Text under study
--- --- ---

Aside from programming - one of the main components to consider when improving in Powerlifting is how we move a weight from A to B. Yes, we’re just asked to move a fixed object from point A to point B, but how we do it can drastically change how much weight is moved and is one of the variables that separates novices from world-class athletes. One of the best ways of bridging this gap and facilitating progress is to have an athlete record a video of themself lifting and to analyze that footage and look for ways of improving performance. We’re talking about lifting technique, and how to analyze this.


When we look at lifting footage it’s useful to approach it in a step-by-step manner and keep a few key goals in mind. The primary goal is seeking peak efficiency and allowing an athlete to master the skill of moving the barbell a specified way given the rules and goal of the lift. We often use cues to do this, but the goal isn’t to find the best cue, the goal is to need no cues and to be able to focus purely on the work of moving the bar, and not on how the athlete moves the bar.


We’ve outlined a sequence for analyzing training footage below, listed as a series of steps. These are ordered steps, but they aren’t mutually exclusive and there’s often a crossover and repetition of some of these steps that happens over a lifter’s journey.

--- --- ---

Data to process
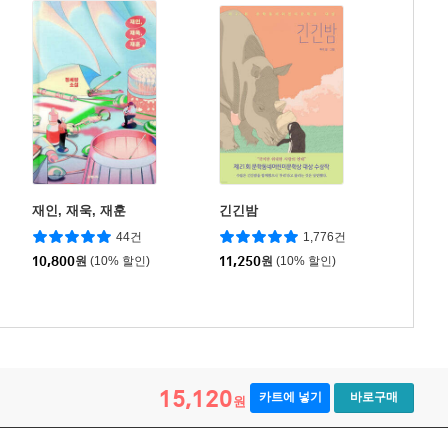
재인, 재욱, 재훈
긴긴밤
44건
1,776건
10,800
원
(10% 할인)
11,250
원
(10% 할인)
15,120
카트에 넣기
바로구매
원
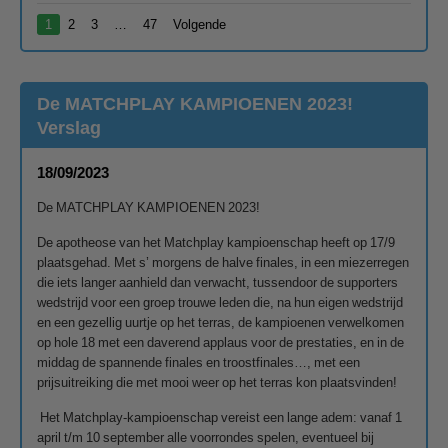
1
2
3
…
47
Volgende
De MATCHPLAY KAMPIOENEN 2023!
Verslag
18/09/2023
De MATCHPLAY KAMPIOENEN 2023!
De apotheose van het Matchplay kampioenschap heeft op 17/9
plaatsgehad. Met s’ morgens de halve finales, in een miezerregen
die iets langer aanhield dan verwacht, tussendoor de supporters
wedstrijd voor een groep trouwe leden die, na hun eigen wedstrijd
en een gezellig uurtje op het terras, de kampioenen verwelkomen
op hole 18 met een daverend applaus voor de prestaties, en in de
middag de spannende finales en troostfinales…, met een
prijsuitreiking die met mooi weer op het terras kon plaatsvinden!
Het Matchplay-kampioenschap vereist een lange adem: vanaf 1
april t/m 10 september alle voorrondes spelen, eventueel bij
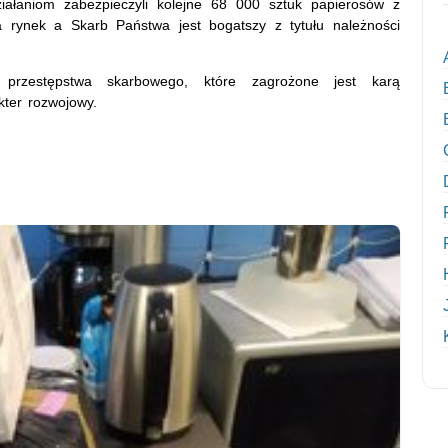
ziałaniom zabezpieczyli kolejne 68 000 sztuk papierosów z
a rynek a Skarb Państwa jest bogatszy z tytułu należności
przestępstwa skarbowego, które zagrożone jest karą
kter rozwojowy.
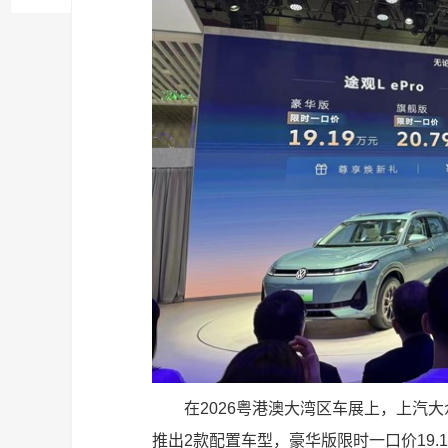
在2026粤港澳大湾区车展上，上汽大众途
推出2款配置车型，豪华版限时一口价19.1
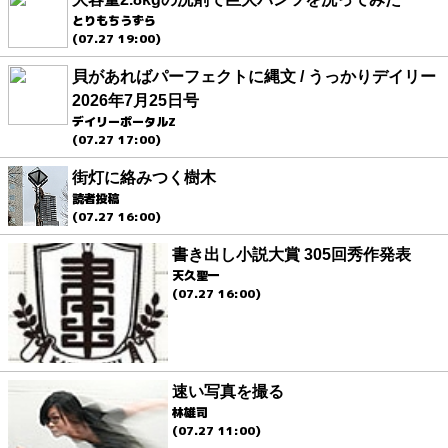
とりもちうずら
(07.27 19:00)
貝があればパーフェクトに縄文 / うっかりデイリー
2026年7月25日号
デイリーポータルZ
(07.27 17:00)
街灯に絡みつく樹木
読者投稿
(07.27 16:00)
書き出し小説大賞 305回秀作発表
天久聖一
(07.27 16:00)
速い写真を撮る
林雄司
(07.27 11:00)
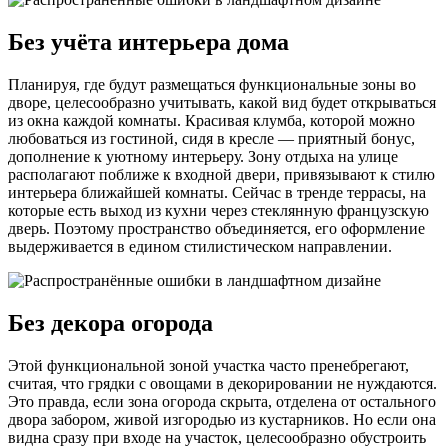
Без учёта интерьера дома
Планируя, где будут размещаться функциональные зоны во
дворе, целесообразно учитывать, какой вид будет открываться
из окна каждой комнаты. Красивая клумба, которой можно
любоваться из гостиной, сидя в кресле — приятный бонус,
дополнение к уютному интерьеру. Зону отдыха на улице
располагают поближе к входной двери, привязывают к стилю
интерьера ближайшей комнаты. Сейчас в тренде террасы, на
которые есть выход из кухни через стеклянную французскую
дверь. Поэтому пространство объединяется, его оформление
выдерживается в едином стилистическом направлении.
Без декора огорода
Этой функциональной зоной участка часто пренебрегают,
считая, что грядки с овощами в декорировании не нуждаются.
Это правда, если зона огорода скрыта, отделена от остального
двора забором, живой изгородью из кустарников. Но если она
видна сразу при входе на участок, целесообразно обустроить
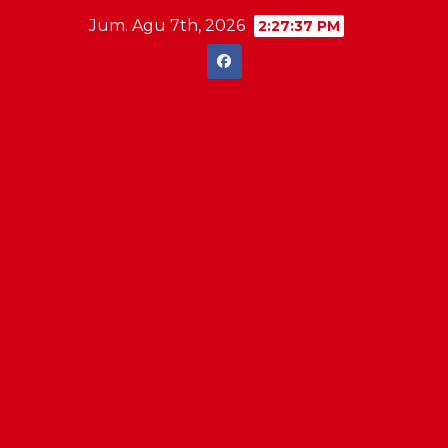
Skip
Jum. Agu 7th, 2026
2:27:38 PM
to
content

--- --- ---

Set of tasks
1) Could you retype the passage on powerlifting technique in full, word for word?
2) How many lines of the listing contain the string "jest"? Reply with the number alone.
The listing has no connection to the passage on powerlifting technique.

Results
1)
Aside from programming - one of the main components to consider when improving in Powerlifting is how we move a weight from A to B. Yes, we’re just asked to move a fixed object from point A to point B, but how we do it can drastically change how much weight is moved and is one of the variables that separates novices from world-class athletes. One of the best ways of bridging this gap and facilitating progress is to have an athlete record a video of themself lifting and to analyze that footage and look for ways of improving performance. We’re talking about lifting technique, and how to analyze this.


When we look at lifting footage it’s useful to approach it in a step-by-step manner and keep a few key goals in mind. The primary goal is seeking peak efficiency and allowing an athlete to master the skill of moving the barbell a specified way given the rules and goal of the lift. We often use cues to do this, but the goal isn’t to find the best cue, the goal is to need no cues and to be able to focus purely on the work of moving the bar, and not on how the athlete moves the bar.


We’ve outlined a sequence for analyzing training footage below, listed as a series of steps. These are ordered steps, but they aren’t mutually exclusive and there’s often a crossover and repetition of some of these steps that happens over a lifter’s journey.

2) 2